> WORK REQUIRED
Transcribe the records below exactly as they appear, omitting any pictures.

> RECORDS
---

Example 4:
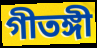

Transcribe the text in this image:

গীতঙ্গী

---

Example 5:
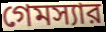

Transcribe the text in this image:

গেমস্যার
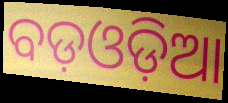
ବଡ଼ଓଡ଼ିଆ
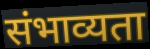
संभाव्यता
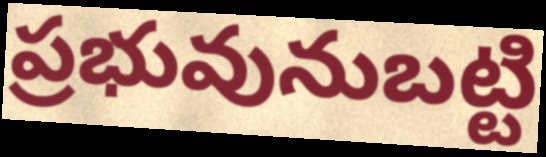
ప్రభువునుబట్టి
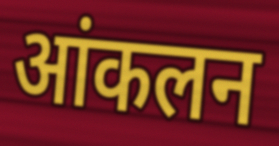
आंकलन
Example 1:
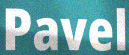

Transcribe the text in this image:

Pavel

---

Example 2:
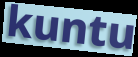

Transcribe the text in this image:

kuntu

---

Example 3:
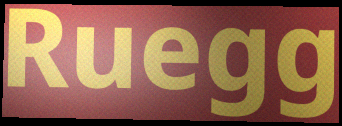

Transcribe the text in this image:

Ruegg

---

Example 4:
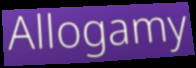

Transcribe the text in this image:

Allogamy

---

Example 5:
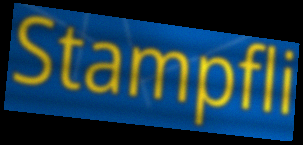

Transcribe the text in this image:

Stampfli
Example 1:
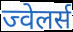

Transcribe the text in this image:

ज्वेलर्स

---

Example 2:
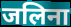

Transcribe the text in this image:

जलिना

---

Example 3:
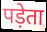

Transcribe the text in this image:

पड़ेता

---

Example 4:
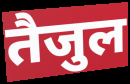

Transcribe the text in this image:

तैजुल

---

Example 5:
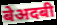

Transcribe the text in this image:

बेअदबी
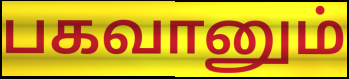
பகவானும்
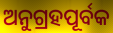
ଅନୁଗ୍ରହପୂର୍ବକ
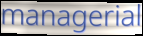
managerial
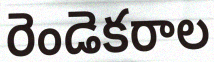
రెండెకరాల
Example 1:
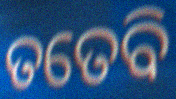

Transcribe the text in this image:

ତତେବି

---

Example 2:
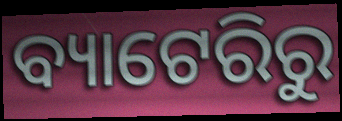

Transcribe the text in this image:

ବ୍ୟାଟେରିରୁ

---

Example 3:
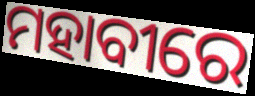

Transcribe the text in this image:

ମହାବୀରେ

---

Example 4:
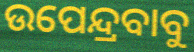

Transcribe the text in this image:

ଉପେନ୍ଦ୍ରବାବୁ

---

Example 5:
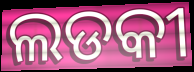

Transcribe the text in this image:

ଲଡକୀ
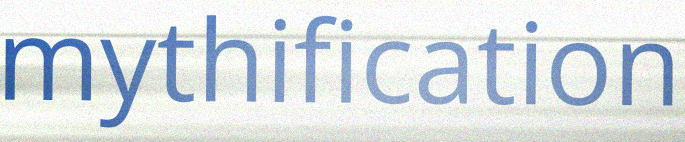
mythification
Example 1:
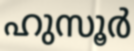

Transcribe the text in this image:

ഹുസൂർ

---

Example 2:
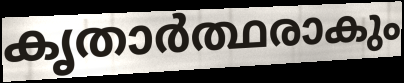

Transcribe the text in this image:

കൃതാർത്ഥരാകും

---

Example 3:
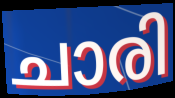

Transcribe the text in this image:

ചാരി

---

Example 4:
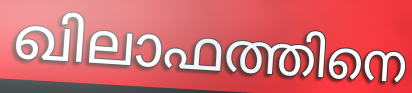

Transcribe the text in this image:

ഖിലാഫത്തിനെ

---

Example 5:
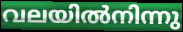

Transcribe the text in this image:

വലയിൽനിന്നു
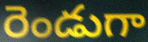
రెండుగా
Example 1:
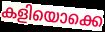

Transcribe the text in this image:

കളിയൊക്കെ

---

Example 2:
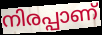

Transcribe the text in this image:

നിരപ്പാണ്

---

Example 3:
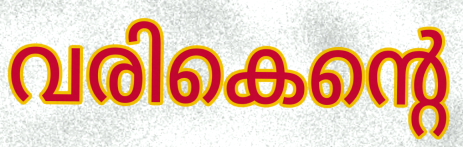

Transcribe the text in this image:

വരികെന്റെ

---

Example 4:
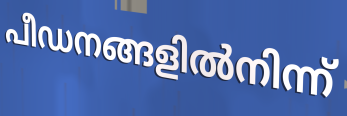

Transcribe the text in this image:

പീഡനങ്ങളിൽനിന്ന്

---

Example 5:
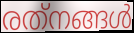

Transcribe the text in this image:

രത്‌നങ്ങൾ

> SOLUTION FOR THIS TASK
---

Example 4:

Transcribe the text in this image:

গীতঙ্গী

---

Example 5:

Transcribe the text in this image:

গেমস্যার
ବଡ଼ଓଡ଼ିଆ
संभाव्यता
ప్రభువునుబట్టి
आंकलन
Example 1:

Transcribe the text in this image:

Pavel

---

Example 2:

Transcribe the text in this image:

kuntu

---

Example 3:

Transcribe the text in this image:

Ruegg

---

Example 4:

Transcribe the text in this image:

Allogamy

---

Example 5:

Transcribe the text in this image:

Stampfli
Example 1:

Transcribe the text in this image:

ज्वेलर्स

---

Example 2:

Transcribe the text in this image:

जलिना

---

Example 3:

Transcribe the text in this image:

पड़ेता

---

Example 4:

Transcribe the text in this image:

तैजुल

---

Example 5:

Transcribe the text in this image:

बेअदबी
பகவானும்
ଅନୁଗ୍ରହପୂର୍ବକ
managerial
రెండెకరాల
Example 1:

Transcribe the text in this image:

ତତେବି

---

Example 2:

Transcribe the text in this image:

ବ୍ୟାଟେରିରୁ

---

Example 3:

Transcribe the text in this image:

ମହାବୀରେ

---

Example 4:

Transcribe the text in this image:

ଉପେନ୍ଦ୍ରବାବୁ

---

Example 5:

Transcribe the text in this image:

ଲଡକୀ
mythification
Example 1:

Transcribe the text in this image:

ഹുസൂർ

---

Example 2:

Transcribe the text in this image:

കൃതാർത്ഥരാകും

---

Example 3:

Transcribe the text in this image:

ചാരി

---

Example 4:

Transcribe the text in this image:

ഖിലാഫത്തിനെ

---

Example 5:

Transcribe the text in this image:

വലയിൽനിന്നു
రెండుగా
Example 1:

Transcribe the text in this image:

കളിയൊക്കെ

---

Example 2:

Transcribe the text in this image:

നിരപ്പാണ്

---

Example 3:

Transcribe the text in this image:

വരികെന്റെ

---

Example 4:

Transcribe the text in this image:

പീഡനങ്ങളിൽനിന്ന്

---

Example 5:

Transcribe the text in this image:

രത്‌നങ്ങൾ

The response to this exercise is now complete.